Do finite algebraically closed fields exist?

No, there do not exist any finite algebraically closed fields. For suppose $K$ is a finite field; then the polynomial $$f(x)=1+\prod_{\alpha\in K}(x-\alpha)\in K[x]$$ cannot have any roots in $K$ (because $f(\alpha)=1$ for any $\alpha\in K$), so $K$ cannot be algebraically closed.

Note that for $K=\mathbb{F}_{p^n}$, the polynomial is $$f(x)=1+\prod_{\alpha\in K}(x-\alpha)=1+(x^{p^n}-x).$$


Hint $\rm\:F[x]\:$ has infinitely many primes for every field $\rm\,F\,$ -- by mimicking Euclid's proof for integers. In particular, if $\rm\,F\,$ is algebraically closed, there are infinitely many nonassociate primes $\rm\ x - a_i\:$ therefore there are infinitely many elements $\rm\:a_i\in F\:.\:$

Remark $\ $ This explains the genesis of the polynomial employed in Zev's answer.


As others have said, there cannot be any finite algebraically closed fields (and if there were, algebraic geometry would be a rather different subject than it is;-).
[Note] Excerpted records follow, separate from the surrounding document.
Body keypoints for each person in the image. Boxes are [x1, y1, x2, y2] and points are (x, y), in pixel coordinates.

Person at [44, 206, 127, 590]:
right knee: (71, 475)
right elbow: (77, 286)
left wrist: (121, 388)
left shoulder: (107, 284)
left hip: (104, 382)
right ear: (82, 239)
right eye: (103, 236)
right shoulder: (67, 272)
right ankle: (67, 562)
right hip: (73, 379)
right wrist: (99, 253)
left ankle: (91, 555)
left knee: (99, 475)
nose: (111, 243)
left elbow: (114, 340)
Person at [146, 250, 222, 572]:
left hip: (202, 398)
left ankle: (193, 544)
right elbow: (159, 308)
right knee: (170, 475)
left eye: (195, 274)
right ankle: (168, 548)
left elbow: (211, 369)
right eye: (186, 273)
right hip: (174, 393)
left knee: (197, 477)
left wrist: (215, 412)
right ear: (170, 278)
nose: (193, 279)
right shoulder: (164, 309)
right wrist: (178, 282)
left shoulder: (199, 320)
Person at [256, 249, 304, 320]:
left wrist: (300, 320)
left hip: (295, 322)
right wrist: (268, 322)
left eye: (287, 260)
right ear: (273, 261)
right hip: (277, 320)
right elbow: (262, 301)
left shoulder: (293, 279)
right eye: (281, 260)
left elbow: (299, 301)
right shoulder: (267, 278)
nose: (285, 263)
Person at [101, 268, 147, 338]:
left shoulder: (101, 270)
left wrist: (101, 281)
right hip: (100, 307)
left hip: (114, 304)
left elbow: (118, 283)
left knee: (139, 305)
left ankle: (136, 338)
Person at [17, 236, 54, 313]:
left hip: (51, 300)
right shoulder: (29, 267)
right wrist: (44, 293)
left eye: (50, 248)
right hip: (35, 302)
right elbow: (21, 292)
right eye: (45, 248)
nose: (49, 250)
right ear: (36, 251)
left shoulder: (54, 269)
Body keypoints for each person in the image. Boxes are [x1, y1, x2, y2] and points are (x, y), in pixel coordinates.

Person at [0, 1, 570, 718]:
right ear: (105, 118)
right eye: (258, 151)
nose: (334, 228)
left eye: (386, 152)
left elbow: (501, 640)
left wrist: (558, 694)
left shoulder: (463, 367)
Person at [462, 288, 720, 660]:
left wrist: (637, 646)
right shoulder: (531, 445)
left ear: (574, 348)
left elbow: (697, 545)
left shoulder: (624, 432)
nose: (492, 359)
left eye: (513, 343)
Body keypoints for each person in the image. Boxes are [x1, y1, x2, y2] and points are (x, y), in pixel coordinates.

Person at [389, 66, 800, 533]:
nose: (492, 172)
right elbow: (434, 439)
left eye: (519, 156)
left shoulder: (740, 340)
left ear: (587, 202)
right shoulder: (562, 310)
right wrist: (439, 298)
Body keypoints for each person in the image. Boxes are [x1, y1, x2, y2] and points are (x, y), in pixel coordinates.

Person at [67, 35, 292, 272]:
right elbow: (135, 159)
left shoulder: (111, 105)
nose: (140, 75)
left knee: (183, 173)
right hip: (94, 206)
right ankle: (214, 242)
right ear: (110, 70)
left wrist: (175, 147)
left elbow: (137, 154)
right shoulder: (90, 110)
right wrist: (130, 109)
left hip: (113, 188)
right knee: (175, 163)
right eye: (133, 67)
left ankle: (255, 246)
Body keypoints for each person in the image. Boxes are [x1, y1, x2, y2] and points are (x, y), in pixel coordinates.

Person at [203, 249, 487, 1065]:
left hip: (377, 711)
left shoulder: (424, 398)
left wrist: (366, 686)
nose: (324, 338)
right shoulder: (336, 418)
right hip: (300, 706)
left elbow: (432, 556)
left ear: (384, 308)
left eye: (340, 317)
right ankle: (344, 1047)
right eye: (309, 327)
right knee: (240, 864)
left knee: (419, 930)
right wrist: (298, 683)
In fact there cannot even be any finite field $K$ over which all quadratic polynomials have roots, by the following simple counting argument.

Let $q=|K|$, then there are $q$ monic degree $1$ polynomials $X-a$, and similarly $q^2$ monic degree $2$ polynomials $X^2+c_1X+c_0$ in $K[X]$. By commutativity there are only $\frac{q^2+q}2$ distinct products of two degree $1$ polynomials, which leaves $q^2-\frac{q^2+q}2=\binom{q}2$ irreducible monic quadratic polynomials. (Even without using unique factorization, one gets at least so many monic irreducible polynomials.)
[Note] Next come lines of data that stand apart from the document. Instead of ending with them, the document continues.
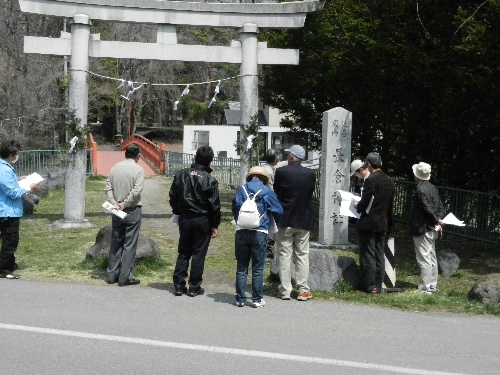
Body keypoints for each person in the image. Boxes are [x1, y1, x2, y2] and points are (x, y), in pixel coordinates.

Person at [169, 145, 221, 297]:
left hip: (185, 217)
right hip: (202, 219)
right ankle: (194, 286)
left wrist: (177, 212)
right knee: (198, 253)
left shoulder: (181, 175)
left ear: (196, 157)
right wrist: (215, 224)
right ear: (210, 161)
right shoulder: (210, 179)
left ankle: (179, 285)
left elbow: (173, 196)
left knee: (184, 252)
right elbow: (214, 206)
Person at [232, 166, 283, 308]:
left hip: (241, 231)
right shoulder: (267, 191)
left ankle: (240, 299)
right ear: (264, 178)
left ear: (250, 177)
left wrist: (239, 221)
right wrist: (276, 223)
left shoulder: (241, 190)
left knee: (242, 267)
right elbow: (278, 210)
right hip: (260, 232)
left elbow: (235, 206)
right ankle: (256, 299)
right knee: (258, 268)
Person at [274, 144, 316, 301]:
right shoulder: (310, 174)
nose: (287, 157)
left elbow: (277, 193)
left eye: (288, 155)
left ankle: (285, 290)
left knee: (284, 254)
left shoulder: (281, 172)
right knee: (302, 255)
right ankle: (303, 289)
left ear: (292, 157)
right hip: (304, 218)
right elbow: (310, 194)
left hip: (285, 218)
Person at [105, 144, 145, 287]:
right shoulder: (139, 170)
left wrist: (114, 202)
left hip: (116, 208)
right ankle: (125, 276)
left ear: (125, 154)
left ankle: (112, 274)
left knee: (116, 241)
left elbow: (108, 187)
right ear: (138, 155)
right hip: (132, 209)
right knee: (130, 244)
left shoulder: (115, 168)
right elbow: (136, 191)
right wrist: (125, 204)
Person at [355, 152, 394, 295]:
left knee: (368, 254)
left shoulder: (370, 180)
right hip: (383, 221)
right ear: (381, 164)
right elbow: (390, 205)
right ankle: (378, 285)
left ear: (369, 165)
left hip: (369, 222)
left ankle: (369, 286)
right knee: (379, 253)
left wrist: (357, 206)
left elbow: (365, 202)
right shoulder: (389, 181)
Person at [0, 140, 38, 279]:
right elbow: (12, 192)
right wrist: (29, 187)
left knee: (11, 239)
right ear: (11, 154)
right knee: (10, 240)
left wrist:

There are in fact formulas in terms of $q$ for the number of (monic) irreducible polynomials over $K$ of any degree, obtained by the inclusion–exclusion principle.
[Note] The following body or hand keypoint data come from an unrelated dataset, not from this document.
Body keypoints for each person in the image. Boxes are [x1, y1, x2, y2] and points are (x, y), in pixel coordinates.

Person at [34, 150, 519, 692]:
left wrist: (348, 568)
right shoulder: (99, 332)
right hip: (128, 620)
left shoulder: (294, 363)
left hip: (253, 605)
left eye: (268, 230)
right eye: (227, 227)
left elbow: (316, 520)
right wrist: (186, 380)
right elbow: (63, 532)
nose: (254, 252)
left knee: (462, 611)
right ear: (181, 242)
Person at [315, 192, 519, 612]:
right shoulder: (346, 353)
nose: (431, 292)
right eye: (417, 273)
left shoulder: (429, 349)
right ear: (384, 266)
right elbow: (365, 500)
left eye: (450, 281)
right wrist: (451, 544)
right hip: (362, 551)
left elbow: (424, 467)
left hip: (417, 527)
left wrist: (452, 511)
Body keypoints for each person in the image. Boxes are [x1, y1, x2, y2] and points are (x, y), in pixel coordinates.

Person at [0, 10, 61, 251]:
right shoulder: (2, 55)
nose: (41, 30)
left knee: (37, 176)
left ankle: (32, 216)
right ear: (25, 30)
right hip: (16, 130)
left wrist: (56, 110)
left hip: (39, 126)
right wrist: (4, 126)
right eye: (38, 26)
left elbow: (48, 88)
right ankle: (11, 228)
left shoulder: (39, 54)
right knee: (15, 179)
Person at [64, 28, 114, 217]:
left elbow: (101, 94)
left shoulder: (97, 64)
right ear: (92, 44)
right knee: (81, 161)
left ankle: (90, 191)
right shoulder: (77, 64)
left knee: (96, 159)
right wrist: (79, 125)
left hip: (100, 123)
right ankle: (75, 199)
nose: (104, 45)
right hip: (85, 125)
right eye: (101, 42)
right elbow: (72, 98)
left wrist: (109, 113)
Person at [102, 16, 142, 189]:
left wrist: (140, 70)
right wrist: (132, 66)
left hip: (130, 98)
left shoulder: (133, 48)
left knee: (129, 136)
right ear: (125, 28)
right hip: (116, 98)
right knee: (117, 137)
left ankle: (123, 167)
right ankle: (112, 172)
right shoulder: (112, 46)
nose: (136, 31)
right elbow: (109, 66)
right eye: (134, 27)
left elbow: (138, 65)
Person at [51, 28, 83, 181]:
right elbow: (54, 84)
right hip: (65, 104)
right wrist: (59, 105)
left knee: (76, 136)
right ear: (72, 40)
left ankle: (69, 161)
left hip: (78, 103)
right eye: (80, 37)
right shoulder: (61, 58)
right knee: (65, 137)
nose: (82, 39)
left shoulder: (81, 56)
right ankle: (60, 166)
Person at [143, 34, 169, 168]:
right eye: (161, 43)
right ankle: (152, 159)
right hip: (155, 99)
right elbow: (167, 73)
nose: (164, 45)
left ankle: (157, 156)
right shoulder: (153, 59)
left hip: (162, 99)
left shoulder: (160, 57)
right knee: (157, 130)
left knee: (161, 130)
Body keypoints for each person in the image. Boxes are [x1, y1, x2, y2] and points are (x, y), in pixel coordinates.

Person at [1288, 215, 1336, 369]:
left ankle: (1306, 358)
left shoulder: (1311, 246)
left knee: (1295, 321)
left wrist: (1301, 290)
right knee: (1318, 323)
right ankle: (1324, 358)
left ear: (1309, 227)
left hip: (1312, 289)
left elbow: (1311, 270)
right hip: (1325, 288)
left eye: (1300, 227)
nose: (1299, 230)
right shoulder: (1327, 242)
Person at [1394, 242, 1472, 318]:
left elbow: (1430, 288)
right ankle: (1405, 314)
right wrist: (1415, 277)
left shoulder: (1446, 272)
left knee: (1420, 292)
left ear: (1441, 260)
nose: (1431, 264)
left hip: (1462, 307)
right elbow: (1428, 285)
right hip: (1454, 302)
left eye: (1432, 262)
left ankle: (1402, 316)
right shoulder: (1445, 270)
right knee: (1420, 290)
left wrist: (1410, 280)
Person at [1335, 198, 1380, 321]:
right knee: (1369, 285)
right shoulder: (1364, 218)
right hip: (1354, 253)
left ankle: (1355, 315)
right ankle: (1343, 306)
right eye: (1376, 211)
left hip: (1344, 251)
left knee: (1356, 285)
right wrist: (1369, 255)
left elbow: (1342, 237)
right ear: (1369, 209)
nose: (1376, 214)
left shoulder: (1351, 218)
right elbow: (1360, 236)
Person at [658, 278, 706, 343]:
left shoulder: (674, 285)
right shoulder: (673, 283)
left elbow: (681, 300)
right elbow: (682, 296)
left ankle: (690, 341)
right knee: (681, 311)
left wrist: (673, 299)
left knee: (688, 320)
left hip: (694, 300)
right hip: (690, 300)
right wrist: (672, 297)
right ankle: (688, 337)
These formulas show that, if the mythological field with $1$ element were to exist, it would be algebraically closed.

Added: It turns out that finding the number monic irreducible polynomials over $K$ of a given degree using only inclusion–exclusion (and nothing about finite fields) gets rather hairy. Rather, one can use the existence of finite field $K'$ of order $q^n$ to find the formula. All elements of $K'$ have a minimal polynomial of degree $d$ dividing $n$, since they are contained in a subfield of order $q^d$, and inversely all $d$ roots of such an irreducible polynomial are distinct and lie in $K'$. Then if $c_d(q)$ counts the irreducible polynomials of degree $d$ over $K$, one has $\sum_{d|n}dc_d(q)=q^n$. From this a Möbius inversion argument (which is a form of inclusion–exclusion) gives $$ c_n(q)=\frac{\sum_{d|n}\mu(n/d)q^d }n $$ where $\mu$ is the classical Möbius function.


As an alternative approach, suppose we have a field $K$ such that $\overline{K}$, the algebraic closure of $K$, is finite (and we'll also assume that $\vert K \vert >1$). It is clear that $K$ must then be finite, so $K=\mathbb{F}_p^n$ for some prime $p$ and some $n\in \mathbb{N}$.

However, for $i \vert j$, we have $\mathbb{F}_{p^i}$ isomorphic to a subfield of $\mathbb{F}_{p^j}$. Thus, $\overline{K}=\overline{\mathbb{F}_{p^n}}=\bigcup\limits_{n\vert m} \mathbb{F}_{p^m}$, which is infinite.

Therefore the algebraic closure of any (non-trivial) field is infinite.